#### Texto del documento
---*---
Es interesante que, que nos toquen, nos puede gustar o no: pero no nos puede ser indiferente. Nunca el contacto con otra piel es indiferente. Se enciende la epidermis para disfrutar o rechazar. Grados de disfrute o grados de rechazo. Pero nunca neutralidad. La piel no es nunca neutral a otra piel. Es tan poco neutral que a veces el contacto que más se desea, que más desesperadamente se desea, se expresa en el modo de su opuesto, en el modo del rechazo. Como si desear tanto tocar a otro o ser tocada duplicara la necesidad en su opuesto: una doble necesidad que se anula a sí misma, que se pudre y se vuelve violencia contra aquel cuyo tacto se desea. El pánico de con-tacto. Como si se pudiera temer –no dudo: se puede- que nada después vuelva a ser igual. “Mejor no saber, mejor no saber” grita la piel que se encoge y se aparta.

Todos necesitamos ser tocados. Casi como si definiera al ser “humano”.

Ese ser que solo es “en” un cuerpo.

Ese ser que tiene la piel conectada a lo que de sí mismo más desconoce.

Me pregunto cuánto de esta necesidad universal-humana de tocar y ser tocados, pero sobre todo de ser tocados, provendrá de ese simple y misterioso hecho de que venimos de otro cuerpo. Un momento originario en el cual éramos todo contacto. Donde la piel no era del mismo modo superficie que en el después. Donde las células mismas transicionaban de ser de otro hacia ser “mías”. Donde solo fuimos por un buen rato mera transición, pura fusión, indistinción.

Empezar por ser “todo-tocada” y luego, la permanente expulsión. Cómo ya escribí en Revolución de la carne y en La interlocución profunda, me acosa el pensamiento de la carne que se reclama a sí misma en los cuerpos seccionados. La carne que hace a nuestra piel ese órgano total: toda psique, toda cuerpo, toda soma, toda ego, alter-ego, puro ello, todo a la vez.
---*---
#### Qué hacer
Prolonga el texto sobre la piel y la necesidad de ser tocados, retomándolo justo después de su última oración.

#### Sección de datos
---*---
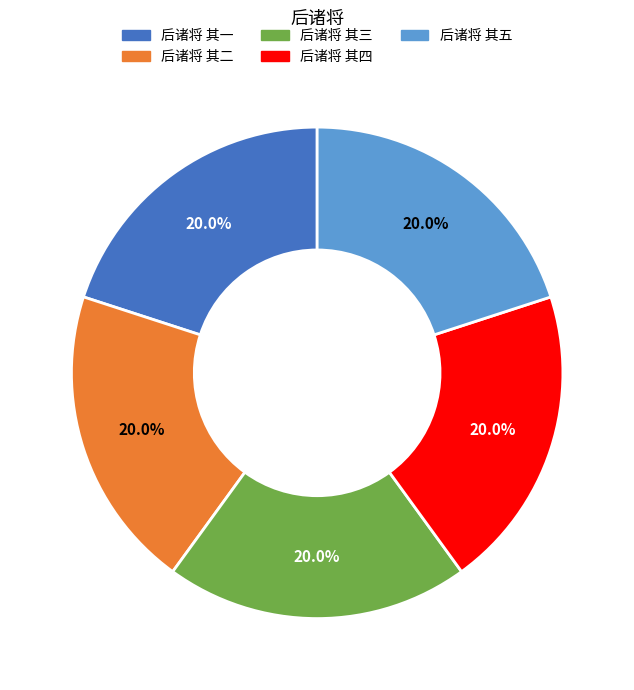

True or false: 后诸将 其五 accounts for 20% of the total.

True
---*---
#### Espacio de respuesta
¿Y si ese Ello todo-demandante y todo-deseante y todo-reclamente de Freud no fuera sino una respuesta, una reacción, a ese ser todo-tocada in útero, toda abrazada, todo-el-mundo-útero-que-abraza, que luego se vuelve toda expulsión, todo-mundo-externo-idea-de-exterior?

El útero como el verdadero paraíso perdido. El Ello, como respuesta enloquecida –gritada a oídos sordos- frente a ese exilio definitivo.

Yo me imagino el Ello de Freud como un bebé que llora, llora, patalea, y llora y sigue llorando (alguien debe haberme dado esta imagen). No tiene hambre, no tiene sueño, no quiere nada. Quiere el útero de nuevo. Eso. Que nunca le darán.

Y porque el útero parece un paraíso definitivamente perdido, el contacto de los otros parece ser la continua espera de un Mesías. Alguien que nos redima y nos retorne a ese puro-ser-con-tacto. Por eso cuando se ama cuesta tanto soltar al otro: la despedida provisoria como ablación. Por eso cuando se ama, no se puede resistir el tacto del otro. No se puede resistir el deseo de tocar al otro. Y por eso cuando se está mal con quien se ama se padece doblemente el no estarnos tocando.

Me grita adentro todo porque me toques. Te grita adentro todo por tocarme. Pero no.

No tocar como herir. No tocar como violencia. No tocar como escarmiento. Escarmiento que no puede ser sino un esfuerzo por resistir ceder la piel a otro. Esos escarmientos absurdos y putrefactos de los vínculos humanos, de los bebés-adultos que no superan lo insuperable: no hay más útero al que volver. Nadie puede escuchar ni responder a ese reclamo.

Y sin embargo, del paraíso-uterino perdido queda la capacidad milagrosa de seguir tocando. Todo un mundo por tocar. Un tacto diferente, un tacto de muchos otros. No más “una” sino “muchxs”.

Algunas emprenden la odisea del contacto como desesperada-esperanzada búsqueda de un Mesías.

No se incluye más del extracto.